Обвинение исходило из того, что покойная Алимова в результате сожительства дважды беременела и попала в зависимость от Каулина, а он своей жестокостью, выразившейся в ложных обещаниях жениться, довел ее до самоубийства.

Прокурор требовал лишить Каулина свободы (он уже находился к моменту рассмотрения дела в суде под стражей). Я в своей речи настаивал на оправдании.

«Доведение до самоубийства!

Вдумайтесь в страшный смысл этого тяжкого обвинения, товарищи судьи! Что должно было скрываться за этой краткой, но достаточно выразительной юридической формулировкой? Какие отношения? Какие люди?

Горькая картина должна была бы развернуться перед вами, не картина смерти, так красноречиво здесь обрисованная обвинителем, а изображение предшествующих этой смерти страданий, унижений, боли, безысходности.

Вы должны были бы здесь увидеть сильного, сурового, нет, не сурового, а жестокого, своевольного человека и мысленно представить себе его слабую, глубоко несчастную, мятущуюся жертву.

И этого мало!
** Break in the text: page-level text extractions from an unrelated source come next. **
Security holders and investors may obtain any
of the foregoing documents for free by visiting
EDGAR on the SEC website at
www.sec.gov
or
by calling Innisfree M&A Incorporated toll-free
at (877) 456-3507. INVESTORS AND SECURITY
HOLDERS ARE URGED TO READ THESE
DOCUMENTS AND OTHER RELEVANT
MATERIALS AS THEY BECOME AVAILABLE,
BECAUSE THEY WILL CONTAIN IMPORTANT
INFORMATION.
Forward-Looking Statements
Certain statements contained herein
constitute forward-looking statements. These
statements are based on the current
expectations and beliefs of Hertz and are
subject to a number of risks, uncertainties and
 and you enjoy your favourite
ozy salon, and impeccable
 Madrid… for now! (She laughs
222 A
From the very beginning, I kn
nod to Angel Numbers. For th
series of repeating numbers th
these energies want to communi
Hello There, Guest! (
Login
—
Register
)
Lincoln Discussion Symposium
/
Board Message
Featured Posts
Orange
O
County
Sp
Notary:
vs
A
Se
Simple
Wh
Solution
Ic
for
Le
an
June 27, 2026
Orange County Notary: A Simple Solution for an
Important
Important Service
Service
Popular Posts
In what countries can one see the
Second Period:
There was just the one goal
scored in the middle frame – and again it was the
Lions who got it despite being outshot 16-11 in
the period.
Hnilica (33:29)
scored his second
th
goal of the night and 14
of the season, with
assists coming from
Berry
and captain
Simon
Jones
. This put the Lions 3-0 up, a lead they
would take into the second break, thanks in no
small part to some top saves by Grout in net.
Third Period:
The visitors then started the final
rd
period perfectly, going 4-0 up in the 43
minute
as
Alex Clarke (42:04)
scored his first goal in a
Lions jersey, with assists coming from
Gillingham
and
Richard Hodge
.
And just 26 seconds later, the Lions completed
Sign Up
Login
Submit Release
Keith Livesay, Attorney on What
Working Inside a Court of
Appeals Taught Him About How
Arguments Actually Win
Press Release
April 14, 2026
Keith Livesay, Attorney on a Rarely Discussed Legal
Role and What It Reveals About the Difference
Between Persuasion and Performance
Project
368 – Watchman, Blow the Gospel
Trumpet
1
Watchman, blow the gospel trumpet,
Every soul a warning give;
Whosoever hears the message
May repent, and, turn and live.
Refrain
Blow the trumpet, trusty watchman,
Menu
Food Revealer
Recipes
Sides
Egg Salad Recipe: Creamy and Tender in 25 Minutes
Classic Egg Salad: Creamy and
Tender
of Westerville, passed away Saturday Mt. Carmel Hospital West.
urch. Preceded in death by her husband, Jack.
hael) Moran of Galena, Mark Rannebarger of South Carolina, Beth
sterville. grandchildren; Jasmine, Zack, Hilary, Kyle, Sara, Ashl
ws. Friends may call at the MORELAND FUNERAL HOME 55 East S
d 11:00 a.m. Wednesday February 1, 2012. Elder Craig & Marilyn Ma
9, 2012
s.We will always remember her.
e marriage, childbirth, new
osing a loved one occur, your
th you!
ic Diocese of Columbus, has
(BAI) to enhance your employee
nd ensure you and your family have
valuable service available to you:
Вам должны были продемонстрировать, как эта жертва безуспешно бьется в тисках материальной, служебной или иной зависимости, как безрезультатно пытается освободиться от пут подчиненности, как ищет и не находит путей к спокойной и свободной жизни.

Вас должны были, наконец, убедить в том, что между самоубийством девушки и поведением любимого ею человека имеется причинная связь, что казавшееся ей единственным выходом решение умереть естественно и логично вытекало из тех условий, в которых оказалась она по злой воле другого человека. Что же увидели вы, товарищи судьи? Что узнали вы за эти дни?

Что сможете именем Республики провозгласить людям, вас избравшим и пришедшим сюда узнать правду о причинах гибели молодой девушки?

Где истина, в чем она?

Всего лишь несколько месяцев назад молодой парень познакомился с молодой девушкой. Меньше чем через месяц после знакомства началось их сожительство.

Каковы же были взаимоотношения Каулина и Алимовой в период их интимной связи и, особенно, в последнее время?

Я беру на себя смелость утверждать, что ничто в отношениях этих молодых людей, ничто в поведении Каулина не предвещало трагедии.

Да, я готов согласиться с тем, что Каулин после кратковременного знакомства, не задумываясь над серьезностью своего отношения, не проверяя глубины чувства, не отдавая себе отчета в значимости последствий такого шага, легкомысленно вступил в интимную связь с девушкой. Но, простите, разве эта связь — односторонний акт? Разве все сказанное в равной мере не относится и к той, кого и невозможно, и, быть может, кощунственно сейчас упрекать в чем-либо?